● Requisitos do exercício
Por favor, traduza para o inglês esta frase do texto abaixo, sobre bêbados e cães: "Dei carona para um homem outro dia."

● Texto de origem
··········

SOBRE BÊBADOS E CÃES

ENIGMAS DA ARTE

Dei carona para um homem outro dia. O cara era um tipo popular, desses que consomem álcool em boa quantidade e são donos de um falar sempre muito pitoresco. Uns 50 anos, com aspecto de 60, ostentando sabedoria de botequim pé sujo. Claro, puxou assunto comigo, e, não sei exatamente por que motivo, me perguntou se eu era médico. Falou de política, que já se candidatou... A agradável fala (agradável se não for demorada) era de quem supõe deter toda a verdade: “Esses olhos dos candidatos nessas placas de agora... parecem que eles estão nos olhando o tempo todo, nos mirando em qualquer direção que a gente vai, que nem os olhos da Monalisa. Conhece a Monalisa? Mas não é a Monalisa da novela, não, ta? Sabe do que que eu tô falando? É o quadro da Monalisa. Tem uma senhora que eu conheço, lá de Barra do Piraí, que tem esse quadro. O que? Onde? Luvre? O original fica lá? Mas cê acha que aquele é o original mermo?”, dialogamos.

··········

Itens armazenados
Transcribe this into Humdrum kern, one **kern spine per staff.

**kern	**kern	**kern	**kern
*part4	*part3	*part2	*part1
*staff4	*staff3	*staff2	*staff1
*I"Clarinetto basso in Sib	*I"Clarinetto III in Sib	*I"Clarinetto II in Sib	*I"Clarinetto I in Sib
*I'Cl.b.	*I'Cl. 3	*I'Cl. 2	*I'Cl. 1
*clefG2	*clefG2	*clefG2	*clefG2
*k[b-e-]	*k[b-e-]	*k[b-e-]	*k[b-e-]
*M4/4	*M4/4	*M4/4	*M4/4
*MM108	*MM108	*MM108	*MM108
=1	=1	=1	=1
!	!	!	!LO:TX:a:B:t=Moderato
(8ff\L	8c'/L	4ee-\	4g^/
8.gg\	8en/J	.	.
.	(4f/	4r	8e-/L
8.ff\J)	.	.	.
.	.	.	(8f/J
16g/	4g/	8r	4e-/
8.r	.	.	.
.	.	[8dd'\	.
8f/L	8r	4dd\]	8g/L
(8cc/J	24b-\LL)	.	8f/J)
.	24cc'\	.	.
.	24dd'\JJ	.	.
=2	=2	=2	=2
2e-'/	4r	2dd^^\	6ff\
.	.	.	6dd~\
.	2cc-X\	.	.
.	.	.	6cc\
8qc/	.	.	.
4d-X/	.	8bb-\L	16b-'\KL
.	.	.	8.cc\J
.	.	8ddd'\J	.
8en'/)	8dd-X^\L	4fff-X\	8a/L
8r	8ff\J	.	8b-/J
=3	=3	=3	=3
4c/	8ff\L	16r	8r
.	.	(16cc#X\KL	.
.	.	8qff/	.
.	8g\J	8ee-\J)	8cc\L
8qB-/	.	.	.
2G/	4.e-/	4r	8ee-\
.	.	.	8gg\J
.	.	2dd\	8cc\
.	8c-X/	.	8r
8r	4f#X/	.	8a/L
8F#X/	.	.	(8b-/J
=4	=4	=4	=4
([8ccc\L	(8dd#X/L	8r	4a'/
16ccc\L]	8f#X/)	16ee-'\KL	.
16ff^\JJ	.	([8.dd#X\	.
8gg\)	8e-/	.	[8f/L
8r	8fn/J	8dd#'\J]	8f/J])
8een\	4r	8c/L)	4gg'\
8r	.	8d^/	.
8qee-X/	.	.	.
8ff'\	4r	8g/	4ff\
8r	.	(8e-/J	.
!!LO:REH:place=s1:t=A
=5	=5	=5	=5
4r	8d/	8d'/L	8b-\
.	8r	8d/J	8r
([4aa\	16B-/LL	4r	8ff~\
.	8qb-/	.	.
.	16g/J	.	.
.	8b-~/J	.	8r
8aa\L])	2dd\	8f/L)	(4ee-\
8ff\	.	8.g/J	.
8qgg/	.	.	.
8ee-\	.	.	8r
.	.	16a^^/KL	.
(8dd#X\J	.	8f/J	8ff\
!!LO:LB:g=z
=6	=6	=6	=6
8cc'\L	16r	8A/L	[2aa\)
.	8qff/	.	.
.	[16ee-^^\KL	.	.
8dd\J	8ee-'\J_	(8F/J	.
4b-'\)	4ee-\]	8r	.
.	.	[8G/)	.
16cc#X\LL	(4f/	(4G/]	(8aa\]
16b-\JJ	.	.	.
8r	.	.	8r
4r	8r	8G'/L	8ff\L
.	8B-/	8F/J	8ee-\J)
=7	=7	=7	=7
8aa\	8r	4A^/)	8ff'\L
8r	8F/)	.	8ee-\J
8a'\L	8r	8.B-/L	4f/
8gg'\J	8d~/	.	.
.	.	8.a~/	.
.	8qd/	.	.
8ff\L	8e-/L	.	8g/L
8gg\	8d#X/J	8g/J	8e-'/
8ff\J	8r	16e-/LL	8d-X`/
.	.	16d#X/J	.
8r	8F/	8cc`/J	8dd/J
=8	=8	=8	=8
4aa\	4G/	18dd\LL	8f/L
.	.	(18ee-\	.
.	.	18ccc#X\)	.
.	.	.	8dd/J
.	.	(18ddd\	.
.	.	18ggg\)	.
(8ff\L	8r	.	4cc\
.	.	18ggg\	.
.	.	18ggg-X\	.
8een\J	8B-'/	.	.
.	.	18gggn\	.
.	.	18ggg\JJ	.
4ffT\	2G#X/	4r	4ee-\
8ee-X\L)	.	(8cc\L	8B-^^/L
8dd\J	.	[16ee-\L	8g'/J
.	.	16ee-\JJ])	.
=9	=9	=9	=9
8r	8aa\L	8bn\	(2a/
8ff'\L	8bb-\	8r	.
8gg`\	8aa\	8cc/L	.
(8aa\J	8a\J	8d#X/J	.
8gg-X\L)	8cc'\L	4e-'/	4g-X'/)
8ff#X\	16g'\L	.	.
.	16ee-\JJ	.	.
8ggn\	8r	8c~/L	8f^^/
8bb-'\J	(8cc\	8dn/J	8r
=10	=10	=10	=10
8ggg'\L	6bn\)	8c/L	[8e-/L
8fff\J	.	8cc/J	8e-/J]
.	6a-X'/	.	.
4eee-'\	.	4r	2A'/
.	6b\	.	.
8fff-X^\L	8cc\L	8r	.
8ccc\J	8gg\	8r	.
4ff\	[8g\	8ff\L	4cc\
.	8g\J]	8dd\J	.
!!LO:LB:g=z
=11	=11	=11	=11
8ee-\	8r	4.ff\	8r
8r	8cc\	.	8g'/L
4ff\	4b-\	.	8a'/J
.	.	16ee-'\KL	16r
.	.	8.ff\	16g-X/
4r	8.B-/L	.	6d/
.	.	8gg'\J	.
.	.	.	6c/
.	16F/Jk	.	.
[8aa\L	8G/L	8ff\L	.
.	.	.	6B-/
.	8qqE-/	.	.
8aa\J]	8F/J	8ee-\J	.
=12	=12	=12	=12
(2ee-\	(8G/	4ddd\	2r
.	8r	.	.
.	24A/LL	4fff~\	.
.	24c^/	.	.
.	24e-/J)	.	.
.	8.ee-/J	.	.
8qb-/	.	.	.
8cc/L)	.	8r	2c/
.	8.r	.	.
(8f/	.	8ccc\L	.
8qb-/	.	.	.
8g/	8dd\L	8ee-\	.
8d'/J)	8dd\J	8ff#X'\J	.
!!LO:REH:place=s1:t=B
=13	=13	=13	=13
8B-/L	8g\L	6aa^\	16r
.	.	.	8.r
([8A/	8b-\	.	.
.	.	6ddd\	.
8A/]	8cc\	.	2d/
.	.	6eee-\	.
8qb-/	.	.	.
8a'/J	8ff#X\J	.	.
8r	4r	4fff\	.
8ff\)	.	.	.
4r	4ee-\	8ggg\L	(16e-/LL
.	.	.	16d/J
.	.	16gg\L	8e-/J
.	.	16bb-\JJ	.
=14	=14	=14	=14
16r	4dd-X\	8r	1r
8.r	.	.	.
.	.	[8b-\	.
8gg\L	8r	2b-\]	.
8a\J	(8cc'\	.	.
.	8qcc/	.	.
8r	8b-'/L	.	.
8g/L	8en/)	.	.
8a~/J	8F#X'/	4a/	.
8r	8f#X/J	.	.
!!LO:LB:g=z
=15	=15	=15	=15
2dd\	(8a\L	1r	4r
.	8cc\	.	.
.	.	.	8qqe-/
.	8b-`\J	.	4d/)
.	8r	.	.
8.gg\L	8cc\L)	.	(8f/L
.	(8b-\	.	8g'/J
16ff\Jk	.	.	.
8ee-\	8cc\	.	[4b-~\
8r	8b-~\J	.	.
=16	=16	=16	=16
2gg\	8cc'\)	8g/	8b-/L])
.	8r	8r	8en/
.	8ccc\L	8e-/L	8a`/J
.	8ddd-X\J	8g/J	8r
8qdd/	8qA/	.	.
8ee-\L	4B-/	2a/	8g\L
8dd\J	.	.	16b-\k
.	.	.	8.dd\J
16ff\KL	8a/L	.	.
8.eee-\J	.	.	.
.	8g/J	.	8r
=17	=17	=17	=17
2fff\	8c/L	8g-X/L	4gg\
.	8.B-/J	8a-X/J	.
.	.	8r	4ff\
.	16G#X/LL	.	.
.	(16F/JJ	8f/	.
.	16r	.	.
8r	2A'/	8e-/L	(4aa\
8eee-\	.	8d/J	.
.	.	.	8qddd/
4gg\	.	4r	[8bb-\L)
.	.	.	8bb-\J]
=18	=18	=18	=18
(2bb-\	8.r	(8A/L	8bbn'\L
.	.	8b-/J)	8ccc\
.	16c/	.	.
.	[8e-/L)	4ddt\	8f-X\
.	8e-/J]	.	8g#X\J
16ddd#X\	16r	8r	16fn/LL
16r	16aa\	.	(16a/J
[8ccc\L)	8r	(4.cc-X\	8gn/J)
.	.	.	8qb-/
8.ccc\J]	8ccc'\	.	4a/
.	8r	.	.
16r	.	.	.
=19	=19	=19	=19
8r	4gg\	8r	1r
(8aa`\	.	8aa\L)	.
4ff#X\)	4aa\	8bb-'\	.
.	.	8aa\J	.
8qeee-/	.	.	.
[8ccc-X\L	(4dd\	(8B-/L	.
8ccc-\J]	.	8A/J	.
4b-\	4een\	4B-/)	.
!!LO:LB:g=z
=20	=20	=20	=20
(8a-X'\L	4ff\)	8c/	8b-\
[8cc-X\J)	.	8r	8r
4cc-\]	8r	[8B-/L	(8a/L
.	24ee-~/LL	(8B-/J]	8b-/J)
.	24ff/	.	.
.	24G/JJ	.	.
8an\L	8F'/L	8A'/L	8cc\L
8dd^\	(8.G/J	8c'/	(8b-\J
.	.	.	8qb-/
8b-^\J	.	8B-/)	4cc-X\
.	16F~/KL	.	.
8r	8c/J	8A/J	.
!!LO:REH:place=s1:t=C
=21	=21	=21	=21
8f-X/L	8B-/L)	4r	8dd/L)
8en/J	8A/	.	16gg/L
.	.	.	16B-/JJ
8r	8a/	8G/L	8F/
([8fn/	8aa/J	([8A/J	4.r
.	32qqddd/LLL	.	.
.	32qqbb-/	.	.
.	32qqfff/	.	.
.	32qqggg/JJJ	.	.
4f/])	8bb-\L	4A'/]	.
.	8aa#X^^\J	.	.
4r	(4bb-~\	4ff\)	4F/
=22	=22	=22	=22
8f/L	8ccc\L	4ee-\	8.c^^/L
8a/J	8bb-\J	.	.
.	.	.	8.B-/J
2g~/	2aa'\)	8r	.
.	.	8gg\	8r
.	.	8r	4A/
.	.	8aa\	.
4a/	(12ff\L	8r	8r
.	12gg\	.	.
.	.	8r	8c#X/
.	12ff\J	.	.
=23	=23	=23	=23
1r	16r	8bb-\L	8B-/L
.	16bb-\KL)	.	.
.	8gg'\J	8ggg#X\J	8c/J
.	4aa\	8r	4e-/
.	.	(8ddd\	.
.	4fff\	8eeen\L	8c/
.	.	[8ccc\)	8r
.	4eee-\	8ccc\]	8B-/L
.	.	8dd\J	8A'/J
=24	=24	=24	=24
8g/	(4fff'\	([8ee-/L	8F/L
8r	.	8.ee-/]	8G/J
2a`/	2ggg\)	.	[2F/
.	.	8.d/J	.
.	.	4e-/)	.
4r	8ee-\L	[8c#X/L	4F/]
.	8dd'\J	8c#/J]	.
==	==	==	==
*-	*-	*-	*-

··········

● Resposta
I gave a man a ride the other day.